▸ **Data entries**
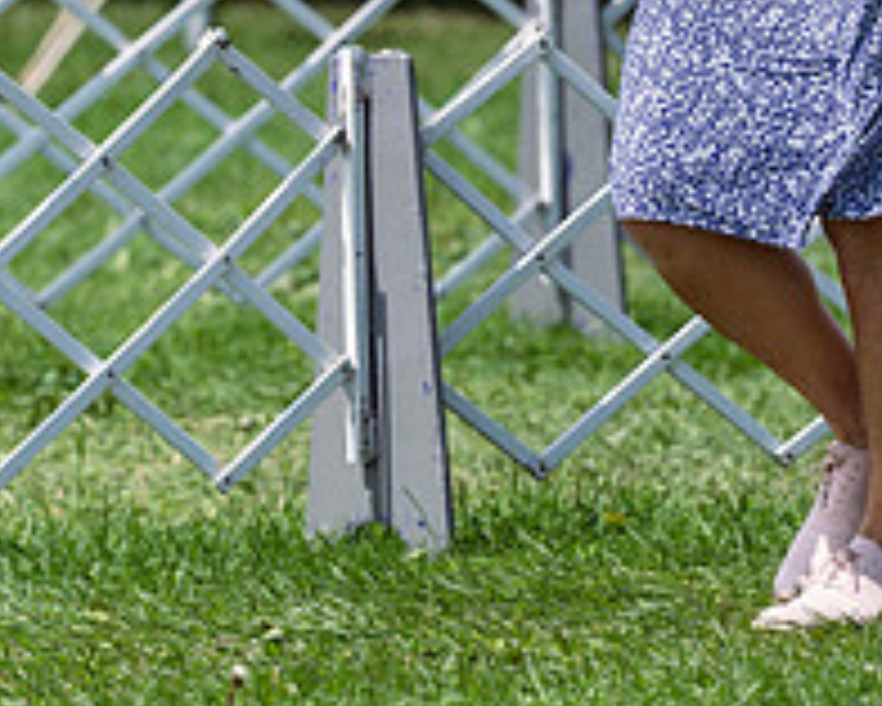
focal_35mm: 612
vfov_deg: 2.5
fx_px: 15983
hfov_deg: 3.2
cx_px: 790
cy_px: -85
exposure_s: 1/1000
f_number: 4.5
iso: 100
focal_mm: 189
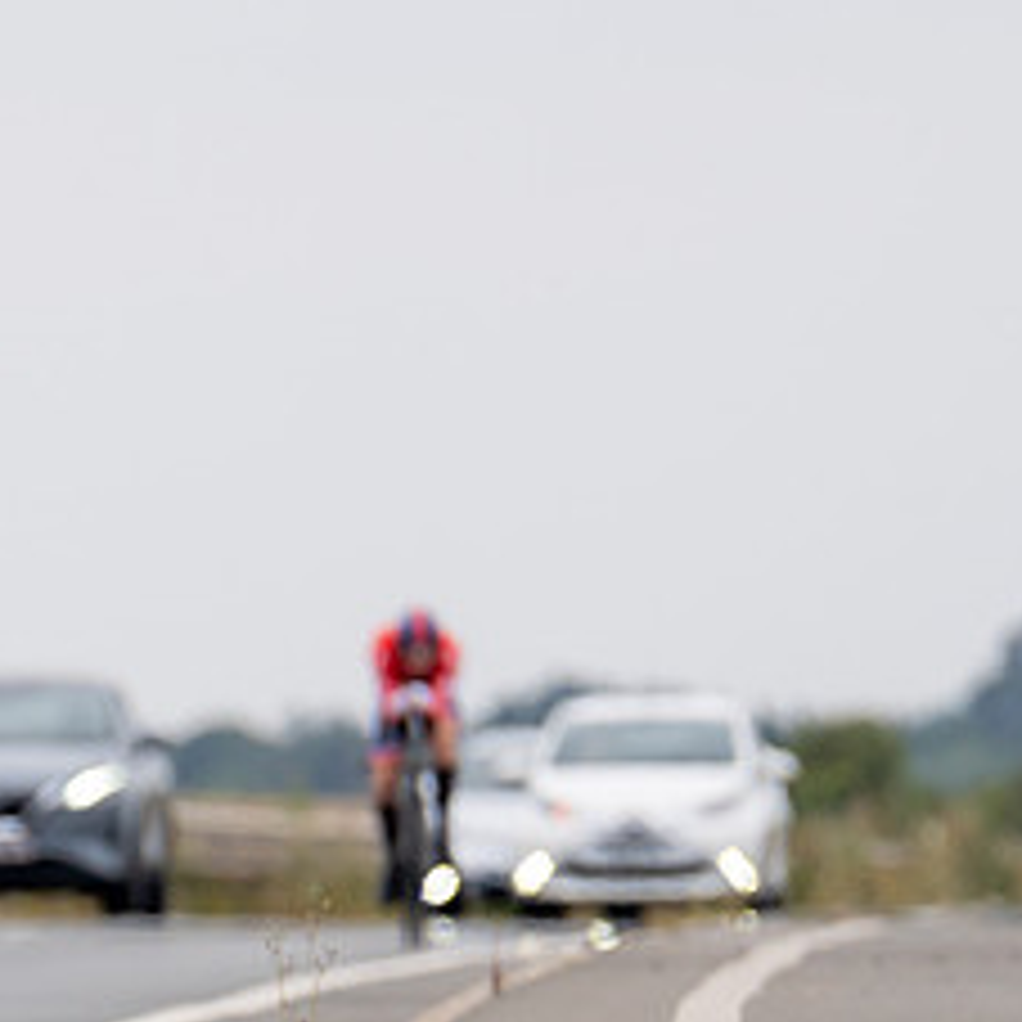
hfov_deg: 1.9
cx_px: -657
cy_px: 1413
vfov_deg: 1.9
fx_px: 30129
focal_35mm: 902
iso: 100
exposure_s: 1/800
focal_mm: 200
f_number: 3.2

==

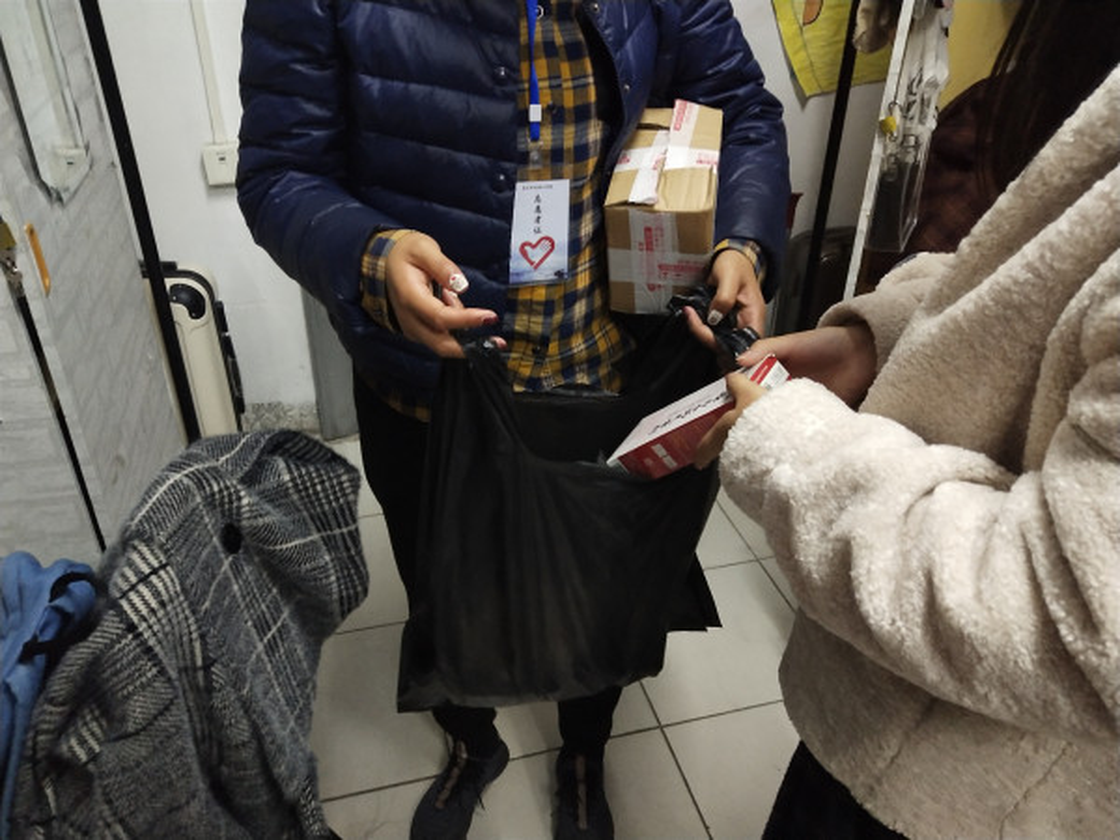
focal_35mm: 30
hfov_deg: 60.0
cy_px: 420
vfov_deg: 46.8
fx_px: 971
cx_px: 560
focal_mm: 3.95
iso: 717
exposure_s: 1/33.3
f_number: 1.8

---

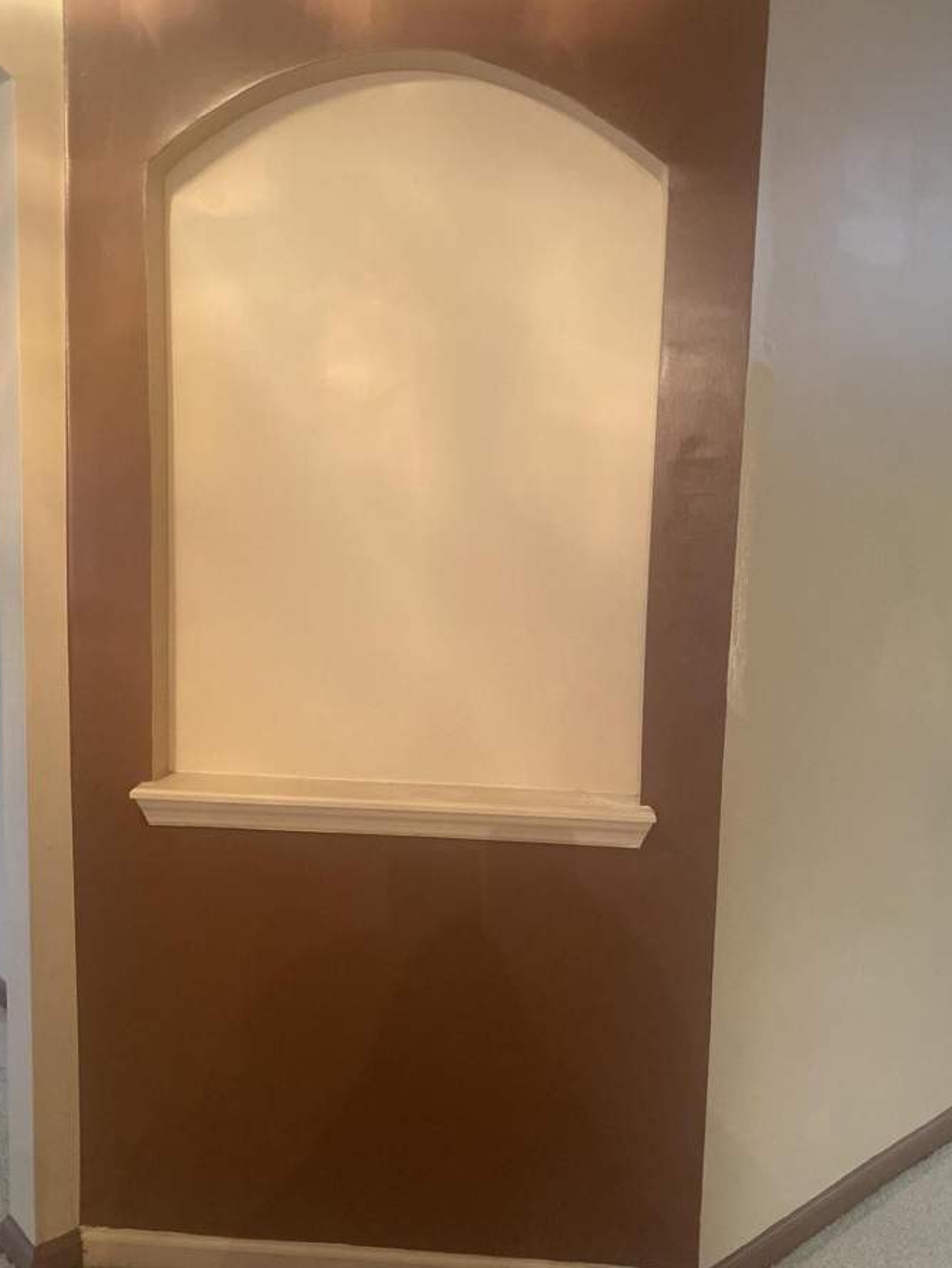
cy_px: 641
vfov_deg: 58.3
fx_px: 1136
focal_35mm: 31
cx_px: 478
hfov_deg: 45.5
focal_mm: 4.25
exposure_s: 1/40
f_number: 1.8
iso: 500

▸ **WHAT YOU ARE ASKED TO DO**
Where a picture appears in the records above, omit it, and transcribe exactly the stretch of lines from the one with "focal_35mm: 612" through the one with "f_number: 3.2".

▸ **TASK OUTPUT**
focal_35mm: 612
vfov_deg: 2.5
fx_px: 15983
hfov_deg: 3.2
cx_px: 790
cy_px: -85
exposure_s: 1/1000
f_number: 4.5
iso: 100
focal_mm: 189
hfov_deg: 1.9
cx_px: -657
cy_px: 1413
vfov_deg: 1.9
fx_px: 30129
focal_35mm: 902
iso: 100
exposure_s: 1/800
focal_mm: 200
f_number: 3.2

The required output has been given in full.